Re : Je complique volontiers les choses

Chère Cécile,

Vous écrivez ne pas savoir pourquoi Dieu prendrait un risque avec vous. C'est parce qu'il a confiance en vous et qu'il attend beaucoup de vous. Ce n'est pas par des action brillantes et tape-à-l'oeil que nous travaillons le mieux à la gloire de Dieu. C'est par l'acceptation humble des épreuves qui nous tombent dessus les unes après les autres. Cela n'a rien de glorieux en apparence, car nous nageons alors dans la "nullité" ; mais en plaçant notre confiance totalement en Dieu, et non dans nos pauvres forces, sa grâce nous fera traverser toutes les épreuves et nous en sortirons toujours plus uni à lui, plus proche de lui. Si Dieu nous lâche, nous sommes perdus ; mais c'est en sentant le vide sous nos pas que nous pouvons apprendre à ne nous appuyer que sur lui.

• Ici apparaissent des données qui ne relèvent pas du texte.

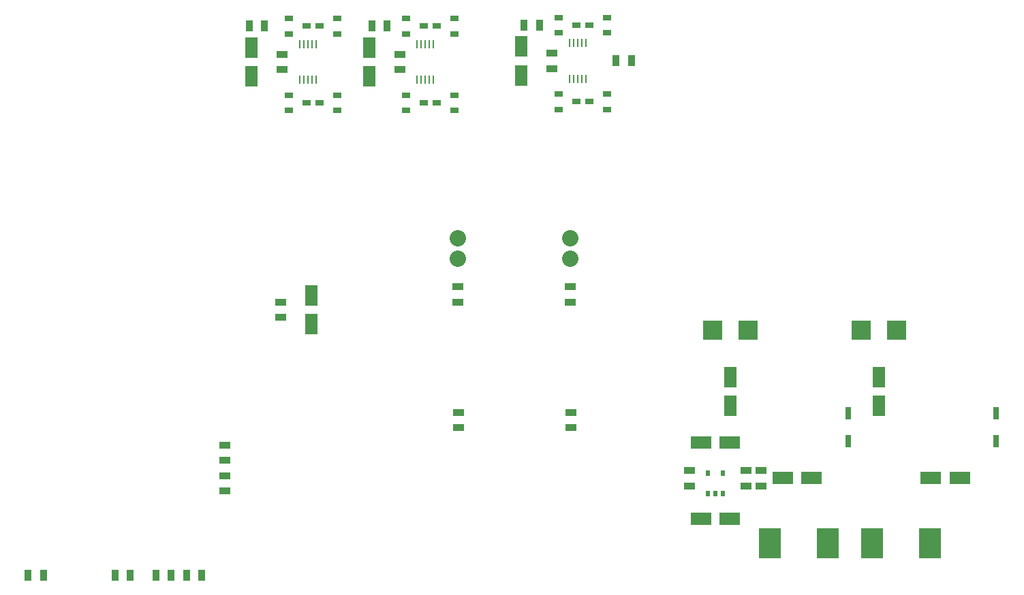
<source format=gtp>
G04 (created by PCBNEW (2013-07-07 BZR 4022)-stable) date 07/05/2015 17:00:17*
%MOIN*%
G04 Gerber Fmt 3.4, Leading zero omitted, Abs format*
%FSLAX34Y34*%
G01*
G70*
G90*
G04 APERTURE LIST*
%ADD10C,0.00590551*%
%ADD11R,0.0394X0.0315*%
%ADD12R,0.055X0.035*%
%ADD13R,0.035X0.055*%
%ADD14R,0.0106X0.0394*%
%ADD15C,0.08*%
%ADD16R,0.063X0.1024*%
%ADD17R,0.02X0.03*%
%ADD18R,0.0314X0.0629*%
%ADD19R,0.1024X0.063*%
%ADD20R,0.0944X0.0944*%
%ADD21R,0.11X0.15*%
G04 APERTURE END LIST*
G54D10*
G54D11*
X28900Y6782D03*
X28034Y6407D03*
X28034Y7157D03*
X29534Y6782D03*
X30400Y7157D03*
X30400Y6407D03*
X23150Y3032D03*
X22284Y2657D03*
X22284Y3407D03*
X23784Y3032D03*
X24650Y3407D03*
X24650Y2657D03*
X23784Y6782D03*
X24650Y7157D03*
X24650Y6407D03*
X23150Y6782D03*
X22284Y6407D03*
X22284Y7157D03*
X36350Y3082D03*
X35484Y2707D03*
X35484Y3457D03*
X36984Y3082D03*
X37850Y3457D03*
X37850Y2707D03*
X36984Y6832D03*
X37850Y7207D03*
X37850Y6457D03*
X36350Y6832D03*
X35484Y6457D03*
X35484Y7207D03*
X29534Y3032D03*
X30400Y3407D03*
X30400Y2657D03*
X28900Y3032D03*
X28034Y2657D03*
X28034Y3407D03*
G54D12*
X36050Y-5975D03*
X36050Y-6725D03*
G54D13*
X26342Y6782D03*
X27092Y6782D03*
G54D12*
X27717Y5407D03*
X27717Y4657D03*
X36100Y-12875D03*
X36100Y-12125D03*
X30600Y-12875D03*
X30600Y-12125D03*
X19150Y-15225D03*
X19150Y-15975D03*
X19150Y-14475D03*
X19150Y-13725D03*
X30550Y-5975D03*
X30550Y-6725D03*
G54D13*
X20342Y6782D03*
X21092Y6782D03*
G54D12*
X21900Y-6725D03*
X21900Y-7475D03*
G54D13*
X38292Y5082D03*
X39042Y5082D03*
G54D12*
X21967Y5407D03*
X21967Y4657D03*
G54D13*
X16525Y-20100D03*
X15775Y-20100D03*
G54D12*
X35167Y5457D03*
X35167Y4707D03*
G54D13*
X33792Y6832D03*
X34542Y6832D03*
X18025Y-20100D03*
X17275Y-20100D03*
X14525Y-20100D03*
X13775Y-20100D03*
X10275Y-20100D03*
X9525Y-20100D03*
G54D14*
X36017Y4207D03*
X36217Y4207D03*
X36417Y4207D03*
X36617Y4207D03*
X36817Y4207D03*
X36817Y5957D03*
X36617Y5957D03*
X36417Y5957D03*
X36217Y5957D03*
X36017Y5957D03*
X28567Y4157D03*
X28767Y4157D03*
X28967Y4157D03*
X29167Y4157D03*
X29367Y4157D03*
X29367Y5907D03*
X29167Y5907D03*
X28967Y5907D03*
X28767Y5907D03*
X28567Y5907D03*
X22817Y4157D03*
X23017Y4157D03*
X23217Y4157D03*
X23417Y4157D03*
X23617Y4157D03*
X23617Y5907D03*
X23417Y5907D03*
X23217Y5907D03*
X23017Y5907D03*
X22817Y5907D03*
G54D15*
X30550Y-3600D03*
X30550Y-4600D03*
X36050Y-3600D03*
X36050Y-4600D03*
G54D16*
X26217Y5741D03*
X26217Y4323D03*
X20467Y5741D03*
X20467Y4323D03*
X23400Y-6391D03*
X23400Y-7809D03*
X33667Y5791D03*
X33667Y4373D03*
G54D17*
X42775Y-16100D03*
X43525Y-16100D03*
X42775Y-15100D03*
X43150Y-16100D03*
X43525Y-15100D03*
G54D18*
X56900Y-12181D03*
X56900Y-13519D03*
G54D12*
X44650Y-14975D03*
X44650Y-15725D03*
G54D16*
X51150Y-10391D03*
X51150Y-11809D03*
G54D19*
X43859Y-17350D03*
X42441Y-17350D03*
G54D20*
X43034Y-8100D03*
X44766Y-8100D03*
X50284Y-8100D03*
X52016Y-8100D03*
G54D19*
X43859Y-13600D03*
X42441Y-13600D03*
G54D12*
X45400Y-14975D03*
X45400Y-15725D03*
X41900Y-14975D03*
X41900Y-15725D03*
G54D19*
X47859Y-15350D03*
X46441Y-15350D03*
G54D16*
X43900Y-10391D03*
X43900Y-11809D03*
G54D19*
X55109Y-15350D03*
X53691Y-15350D03*
G54D18*
X49650Y-12181D03*
X49650Y-13519D03*
G54D21*
X48650Y-18550D03*
X45840Y-18550D03*
X53650Y-18550D03*
X50840Y-18550D03*
M02*

</source>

Les épreuves sont des occasions que j'ose dire inespérées de nous perdre en Dieu, de nous libérer de nous-mêmes pour mieux nous revêtir du «oui» que le Christ est venu prononcer par la Croix, du «oui» que la Vierge Marie a prononcé le jour de l'Annonciation, du «oui» total et confiant au Père qui est le sens de toute existence chrétienne. Sur la croix dressée au sommet du Golgotha, le Fils de Dieu a crié le cri «qui ne s'éteindra jamais, dans aucune éternité d'aucun temps» ; dans l'angoisse suprême, alors que la Nuit se fit sur Jérusalem, il remit son esprit dans les mains du Père. C'est ce qu'il nous offre de faire dans toutes les épreuves que nous rencontrons.

C'est dans les mains du Père que nous serons le mieux, c'est là notre vraie place. Tâchons d'arriver à nous y jeter avec confiance.

Courage Cécile, et n'oubliez pas : «N'ayez pas peur !»

Prions Sainte Marie, la mère de Dieu, de nous aider à dire «oui».